Dr. Kim is the Chair of Solid Tumor Oncology at LCI. He came to to Charlotte from the MD Anderson Cancer Institute in Houston.
"We can chose therapies based on a person's individual genetic makeup," said Dr. Kim. "In this particular subset one pathway is driving the growth making it spread, making it harm you. This one pill (AZD 9291) is like the key going into keyhole. It shuts down that pathway. The tumors die, they disappear."
The results of the AZD 9291 trial were published in the April 30th, 2015 edition of the New England Journal of Medicine. The data shows the rate of disease control was 84%. 51%, like Edgeworth, saw tumor reduction. The other 33% getting the medicine saw their tumors being controlled, meaning they were no longer growing. Doctors who are often conservative in the words they choose are using terms like 'game-changer' when talking about this drug and the broader use of personalized medicine.
"It's a very big leap forward," said Dr. Haggrstrom who co-authored the study on AZD 9291.
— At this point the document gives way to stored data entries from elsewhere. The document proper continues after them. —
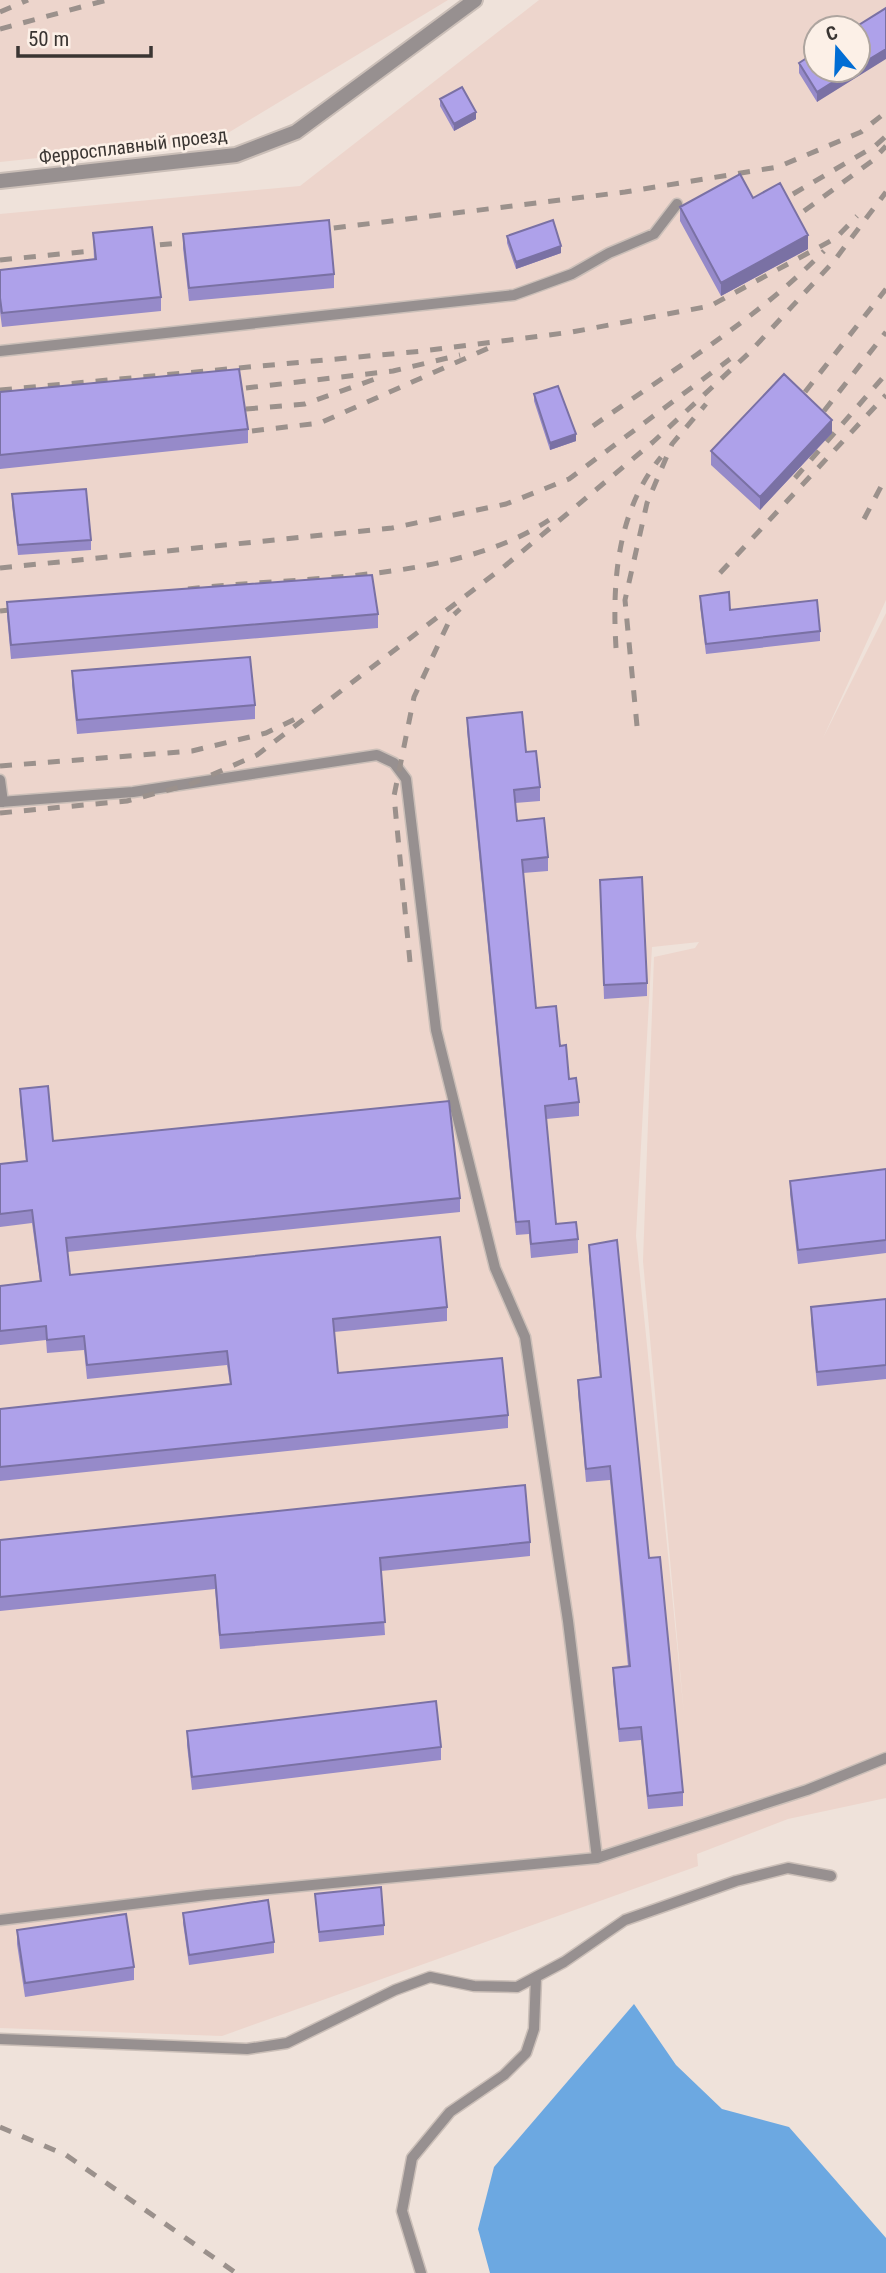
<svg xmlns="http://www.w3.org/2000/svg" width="886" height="2273" font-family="'Roboto Condensed',sans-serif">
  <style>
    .industrial { fill: #edd5cc; fill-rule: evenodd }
    .water { fill: #6ca8e1 }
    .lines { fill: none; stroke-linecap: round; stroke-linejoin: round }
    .service-casing { stroke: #cbbfb8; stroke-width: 13 }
    .minor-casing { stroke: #cbbfb8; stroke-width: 18 }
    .service { stroke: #979090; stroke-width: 10 }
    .minor { stroke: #979090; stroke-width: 14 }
    .rail { stroke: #9b918c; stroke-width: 5; stroke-dasharray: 12 12; stroke-linecap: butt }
    .wall { fill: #968ac9 }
    .shaded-wall { fill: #7a71a4 }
    .building { fill: #aea1ea; stroke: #7a71a4; stroke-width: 2 }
    .labels { text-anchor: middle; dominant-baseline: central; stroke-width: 5; stroke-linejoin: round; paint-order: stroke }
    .street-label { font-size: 19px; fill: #3a3532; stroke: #fcf0e7 }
  </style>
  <rect width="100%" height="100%" fill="#efe2da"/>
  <path class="industrial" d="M 0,0 L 448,0 L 218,139 L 0,162 Z
    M 539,0 L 886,0 L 886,600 L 823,738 L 886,613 L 886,1798 L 788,1819 L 697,1854 L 698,1866 L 222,2036 L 0,2028 L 0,214 L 300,186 ZM 816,28 L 858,28 L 858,70 L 816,70 ZM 699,942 L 695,948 L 654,957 L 643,1261 L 684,1714 L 636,1236 L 652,947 Z"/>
  <path class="water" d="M 634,2004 L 676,2065 L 722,2109 L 789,2127 L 886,2238 L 886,2273 L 490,2273 L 478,2229 L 494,2167 Z"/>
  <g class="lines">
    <defs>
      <path id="service" d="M 0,351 L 514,295 L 572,274 L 609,253 L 654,234 L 677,204
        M 0,780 L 3,802
        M 0,802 L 133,792 L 377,755 L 394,763 L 406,779 L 436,1030 L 495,1268 L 525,1337 L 568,1621 L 597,1858
        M 0,1920 L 207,1895 L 597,1858 L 807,1790 L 886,1758
        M 0,2039 L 247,2049 L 287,2043 L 395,1990 L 430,1977 L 474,1986 L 517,1987 L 564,1962 L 625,1920 L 736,1881 L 788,1868 L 831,1876
        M 421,2273 L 402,2211 L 412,2158 L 450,2112 L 504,2075 L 526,2053 L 534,2029 L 536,1977"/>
      <path id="minor" d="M 0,181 L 236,155 L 296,132 L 475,0"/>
    </defs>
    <use href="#service" class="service-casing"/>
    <use href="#minor" class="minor-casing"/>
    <use href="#service" class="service"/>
    <use href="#minor" class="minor"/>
    <path class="rail" d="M 0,12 L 28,0
      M 0,29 L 107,0
      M 793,194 L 875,146 L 886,136
      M 804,211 L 872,161 L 886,146
      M 310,231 L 625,192 L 778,167 L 861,132 L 886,112
      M 136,247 L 202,241
      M 0,260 L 111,249
      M 246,388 L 393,371 L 460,355
      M 0,390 L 423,351 L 572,332 L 710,306 L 836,238 L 857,216
      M 805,392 L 886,289
      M 246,409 L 305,404 L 375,379
      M 824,411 L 886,332
      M 593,426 C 671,371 757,319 824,251
      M 252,431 L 320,423 L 491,347
      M 795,478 L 886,374
      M 864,519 L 886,477
      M 0,568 L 392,528 L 506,504 L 569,479 L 730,359
      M 720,573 L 886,395
      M 188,589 C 299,576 454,583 549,520
      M 0,611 L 28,608
      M 616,648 C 612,581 617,511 661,457
      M 637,726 L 625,600 L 647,503 L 672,444 L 706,404
      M 0,766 L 192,751 L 266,733 L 295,719
      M 0,813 L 127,801 L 191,784 L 257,755 L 506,565 L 653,442 L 749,353 L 834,261 L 886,192
      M 410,962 L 394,796 L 414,697 L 451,617 L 460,609
      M 0,2127 L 66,2155 L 236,2273"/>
  </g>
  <path class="wall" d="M 886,8 L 817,102 L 799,73 L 799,63 Z
    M 440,99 L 476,119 L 454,131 L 440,106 Z
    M 753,198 L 808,249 L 721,296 L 680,221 L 680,207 Z
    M 93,233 L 161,297 L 161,311 L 2,327 L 0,312 L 0,270 L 94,259 Z
    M 183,234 L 334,274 L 334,288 L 189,301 L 183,248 Z
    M 507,236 L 561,253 L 516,269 L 507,243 Z
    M 0,392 L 248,429 L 248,443 L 0,469 Z
    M 534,394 L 576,441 L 550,450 L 534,401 Z
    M 832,433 L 760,510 L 711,465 L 711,451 Z
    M 12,494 L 91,540 L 91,550 L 18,555 L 12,505 Z
    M 700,596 L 730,610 L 820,631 L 820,641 L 706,654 L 700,606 Z
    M 7,602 L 378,614 L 378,628 L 11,659 L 7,616 Z
    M 72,671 L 255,705 L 255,719 L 77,734 L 72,685 Z
    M 467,718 L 526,752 L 540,787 L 540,801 L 515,803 L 517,821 L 548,857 L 548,871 L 523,873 L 536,1008 L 560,1046 L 569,1079 L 579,1102 L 579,1116 L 546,1119 L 556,1224 L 578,1239 L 578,1253 L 531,1258 L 529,1234 L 516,1235 L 467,731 Z
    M 600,880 L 647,983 L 647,996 L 604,999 Z
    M 20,1089 L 53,1141 L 460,1198 L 460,1212 L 67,1252 L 70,1275 L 447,1307 L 447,1321 L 334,1332 L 338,1373 L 508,1415 L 508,1428 L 0,1481 L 0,1409 L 230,1384 L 227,1365 L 87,1379 L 84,1350 L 47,1353 L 46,1340 L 0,1345 L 0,1286 L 40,1281 L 32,1223 L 0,1227 L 0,1164 L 26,1161 L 20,1102 Z
    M 886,1169 L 886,1253 L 798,1264 L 790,1194 L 790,1181 Z
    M 589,1245 L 649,1558 L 683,1792 L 683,1806 L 648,1809 L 641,1740 L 619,1742 L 613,1681 L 613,1668 L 628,1666 L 610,1480 L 586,1482 L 578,1393 L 578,1380 L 600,1378 L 589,1258 Z
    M 886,1299 L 886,1379 L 817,1386 L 811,1321 L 811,1307 Z
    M 0,1540 L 530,1542 L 530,1556 L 381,1571 L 385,1635 L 220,1649 L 215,1589 L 0,1611 Z
    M 187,1731 L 441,1747 L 441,1760 L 192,1790 L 187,1745 Z
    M 315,1894 L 384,1925 L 384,1935 L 319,1942 Z
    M 183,1913 L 274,1942 L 274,1953 L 189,1965 L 183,1923 Z
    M 17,1930 L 134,1967 L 134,1980 L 25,1997 L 17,1944 Z"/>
  <path class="shaded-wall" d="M 886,49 L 886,59 L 817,102 L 817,92 L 852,70 L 858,70 L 858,66 Z
    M 476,112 L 476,119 L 454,131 L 454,124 Z
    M 808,235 L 808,249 L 721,296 L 721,283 Z
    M 561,246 L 561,253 L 516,269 L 516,262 Z
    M 832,420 L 832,433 L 760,510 L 760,497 Z
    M 576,434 L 576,441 L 550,450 L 550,443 Z"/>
  <path class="building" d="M 886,8 L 886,49 L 858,66 L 858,28 L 854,28 Z
    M 816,52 L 816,70 L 852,70 L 817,92 L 799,63 Z
    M 462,87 L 476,112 L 454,124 L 440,99 Z
    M 740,174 L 753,198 L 780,183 L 808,235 L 721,283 L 680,207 Z
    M 329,220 L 334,274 L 189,288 L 183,234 Z
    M 553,220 L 561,246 L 516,262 L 507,236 Z
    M 152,227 L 161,297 L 2,313 L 0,298 L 0,270 L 96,259 L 93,233 Z
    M 239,369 L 248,429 L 0,455 L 0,392 Z
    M 784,374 L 832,420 L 760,497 L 711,451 Z
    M 558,386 L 576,434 L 550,443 L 534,394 Z
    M 86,489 L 91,540 L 18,545 L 12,494 Z
    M 372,575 L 378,614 L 11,645 L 7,602 Z
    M 729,592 L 730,610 L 817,600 L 820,631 L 706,644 L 700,596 Z
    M 250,657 L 255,705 L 77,720 L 72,671 Z
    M 522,712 L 526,752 L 536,751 L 540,787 L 514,790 L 517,821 L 544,818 L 548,857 L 522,860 L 536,1008 L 556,1006 L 560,1046 L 566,1045 L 569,1079 L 576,1078 L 579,1102 L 545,1106 L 556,1224 L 576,1222 L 578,1239 L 531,1244 L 529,1221 L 516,1222 L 467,718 Z
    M 642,877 L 647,983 L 604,985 L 600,880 Z
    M 48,1086 L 53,1141 L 449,1101 L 460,1198 L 66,1238 L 70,1275 L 440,1237 L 447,1307 L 333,1319 L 338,1373 L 502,1358 L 508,1415 L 0,1467 L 0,1409 L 231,1384 L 227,1351 L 87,1365 L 84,1336 L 47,1340 L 46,1326 L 0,1331 L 0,1286 L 41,1281 L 32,1210 L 0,1214 L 0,1164 L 27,1161 L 20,1089 Z
    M 886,1169 L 886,1240 L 798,1250 L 790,1181 Z
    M 617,1240 L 649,1558 L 660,1557 L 683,1792 L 648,1796 L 641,1727 L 619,1729 L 613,1668 L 630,1666 L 610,1466 L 586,1469 L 578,1380 L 601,1377 L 589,1245 Z
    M 886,1299 L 886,1365 L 817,1372 L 811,1307 Z
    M 525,1485 L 530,1542 L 380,1558 L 385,1622 L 220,1635 L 215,1575 L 0,1597 L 0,1540 Z
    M 436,1701 L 441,1747 L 192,1777 L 187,1731 Z
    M 381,1887 L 384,1925 L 319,1932 L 315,1894 Z
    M 268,1900 L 274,1942 L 189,1955 L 183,1913 Z
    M 126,1914 L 134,1967 L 25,1983 L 17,1930 Z"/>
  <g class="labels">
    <g class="street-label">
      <text transform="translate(133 146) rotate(-7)">Ферросплавный проезд</text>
    </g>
  </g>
  <g transform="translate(837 49) rotate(341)"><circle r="33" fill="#fcf0e7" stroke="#aea59f" stroke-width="2"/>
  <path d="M0-5L12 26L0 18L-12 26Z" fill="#016dd4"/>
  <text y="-10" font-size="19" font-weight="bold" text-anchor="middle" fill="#3a3532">С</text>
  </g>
  <path d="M18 46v10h133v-10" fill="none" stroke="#3a3532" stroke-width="3.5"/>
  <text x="28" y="46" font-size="21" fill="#3a3532" stroke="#fcf0e7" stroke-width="5" paint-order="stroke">50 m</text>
</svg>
This lung cancer research trial is one of several now going on at LCI. Dr. Kim is leading the charge to bring more of these cutting edge, investigative drugs to patients in Charlotte and the entire Carolinas Healthcare System. Right now, he says LCI is part of more than two dozen Phase I Trials, covering more than 15 different cancers.
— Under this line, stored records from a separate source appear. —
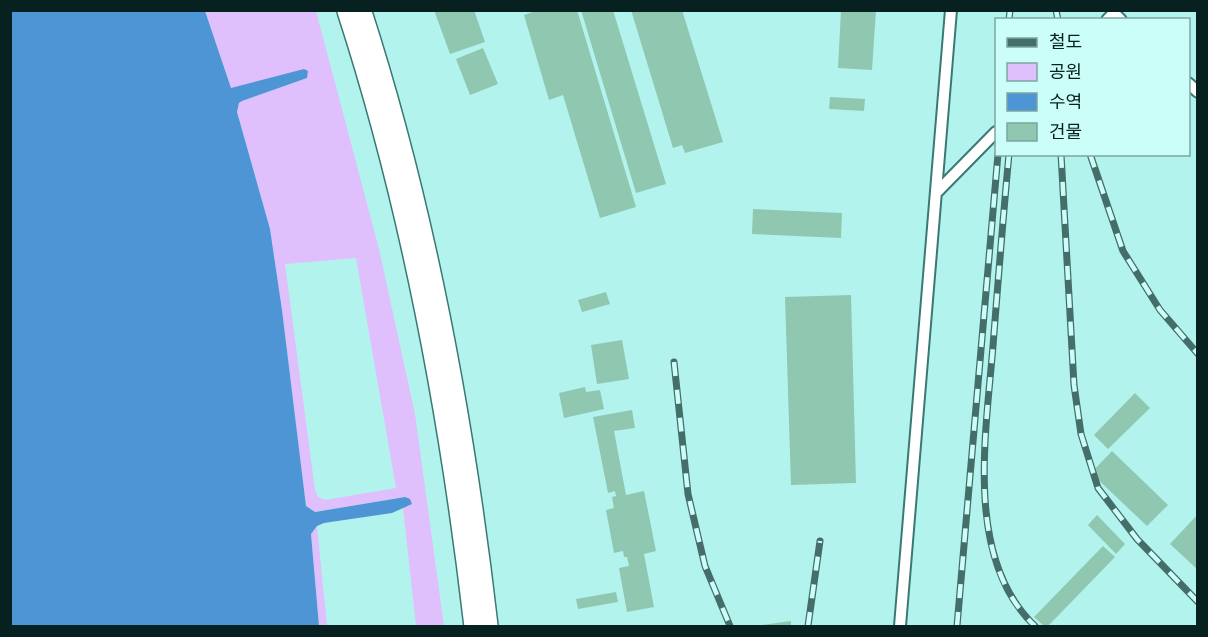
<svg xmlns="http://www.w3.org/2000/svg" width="1208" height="637" viewBox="0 0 1208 637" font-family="'Crimson Pro','Noto Sans KR',serif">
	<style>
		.green { fill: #e0bffd; fill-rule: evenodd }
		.water { fill: #4e95d6 }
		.building { fill: #90c7b1 }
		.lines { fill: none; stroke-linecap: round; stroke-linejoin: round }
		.service-casing { stroke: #3a7973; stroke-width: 14 }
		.trunk-casing { stroke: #3a7973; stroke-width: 36 }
		.service { stroke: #fff; stroke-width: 10 }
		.trunk { stroke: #fff; stroke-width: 33 }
		.rail-casing { stroke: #456d6a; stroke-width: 7 }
		.rail { stroke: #cbfef8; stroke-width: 4.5; stroke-dasharray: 14; stroke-linecap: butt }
	</style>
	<rect width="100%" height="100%" fill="#b3f3ed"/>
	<path class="green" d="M205,11H316L379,249L415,414L444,626H416L403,508L412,504L404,497L315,512L306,506L282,310L270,229L237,112L239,103L242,101L307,78L231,88ZM356,258L396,488L325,500L318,497L315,490L285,264Z
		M317,526L327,626H319L311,534Z"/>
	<path class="water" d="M10,11H205L231,88L304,69L308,71L307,78L242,101L239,103L237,112L270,229L282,310L306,506L315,512L405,497L410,499L412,504L392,513L324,523L317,526L311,534L319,626H11Z"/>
	<path class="building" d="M434,10H474L485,42L450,54Z
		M538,10H577L636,207L600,218L563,95L549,100L524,15Z
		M581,10H613L666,184L636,193Z
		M631,10H682L723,142L685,153L682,145L673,148Z
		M841,10H876L872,70L838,68Z
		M483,48L498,84L470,95L456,59Z
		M830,97L865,99L864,111L829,109Z
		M753,209L842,213L841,238L752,234Z
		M606,292L610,304L582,312L578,300Z
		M851,295L856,483L791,485L785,297Z
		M622,340L629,379L597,384L591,345Z
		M585,387L586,392L600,390L604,409L564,418L559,393Z
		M1135,393L1150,408L1108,449L1094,435Z
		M632,410L635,428L614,431L626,495L644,491L656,551L644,554L654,607L627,612L619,568L629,566L627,557H624L623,551L614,553L606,510L614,508L612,497L616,496L615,491L608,493L593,417Z
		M1112,451L1168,505L1147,526L1091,473Z
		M1198,514V570L1170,544Z
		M1097,515L1125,544L1116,554L1088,525Z
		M1103,546L1115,557L1048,626H1044L1034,617Z
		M616,592L618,602L578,609L576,599Z
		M791,621V626H762V625Z"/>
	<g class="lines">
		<defs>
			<path id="service" d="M1107,20L1114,13L1121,20
				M1188,83L1198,92
				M937,192L996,132
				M900,626L951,10"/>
			<path id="trunk" d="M354,10C419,210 457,418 481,626"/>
		</defs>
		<use href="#service" class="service-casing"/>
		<use href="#trunk" class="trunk-casing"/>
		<use href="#service" class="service"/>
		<use href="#trunk" class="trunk"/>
		<defs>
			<path id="rail" d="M1056,10L1058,20
				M1009,20L1010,10
				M1009,154C1003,218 998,282 993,346C986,434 964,559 1035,626
				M1061,154L1074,385L1081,434L1098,488L1137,539L1198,602
				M1090,154L1123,251L1160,310L1198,354
				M674,362L688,494L705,566L730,626
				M808,626L820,541
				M957,626L998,154"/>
		</defs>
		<use href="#rail" class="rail-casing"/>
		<use href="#rail" class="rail"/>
	</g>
	<rect width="1208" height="637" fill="none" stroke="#06211f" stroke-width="24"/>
	<rect x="995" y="18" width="195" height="138" fill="#cbfef8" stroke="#7ca6a1" stroke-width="1.5"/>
	<rect x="1007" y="38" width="30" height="9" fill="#456d6a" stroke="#7ca6a1" stroke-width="1.5"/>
	<text x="1049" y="48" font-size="18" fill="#06211f">철도</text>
	<rect x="1007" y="63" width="30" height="18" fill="#e0bffd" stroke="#7ca6a1" stroke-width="1.5"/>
	<text x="1049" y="78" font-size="18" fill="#06211f">공원</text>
	<rect x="1007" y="93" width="30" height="18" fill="#4e95d6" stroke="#7ca6a1" stroke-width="1.5"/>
	<text x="1049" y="108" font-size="18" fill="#06211f">수역</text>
	<rect x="1007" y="123" width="30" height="18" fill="#90c7b1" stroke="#7ca6a1" stroke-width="1.5"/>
	<text x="1049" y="138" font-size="18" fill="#06211f">건물</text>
</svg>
During Phase One trials, researchers test a new drug in small groups for the first time. It's meant to evaluate the drug's safety, determine a safe dosage range, and identify side effects. The trials are often attractive to doctors and patients because everyone in Phase I is getting the medication. In later phases some patients are given placebos.
"We are at a crossroads with so many different therapies," said Dr. Kim. "There are a lot of genes that we have no idea what they mean, but there are a few that are directly matched up with treatments. (For those matches) we have a therapy that can really change (a patient's) life."
The frustration though, because these are specific, patient-unique therapies, they don't work on everyone. Edgeworth's subset of lung cancer only affects about 10% of patients, but knowing it works for her, encourages research in more areas.
"As we understand the cancer genome more we will be able to do this for other types of cancers," said Dr. Haggstrom.
"We got to keep chopping wood," said Dr. Kim. "We got to keep grinding."
Edwina Edgeworth is going to keep walking, moving and oh yes, laughing.
"It's (the medicine) is working," said Edgeworth. "It's working and I'm excited."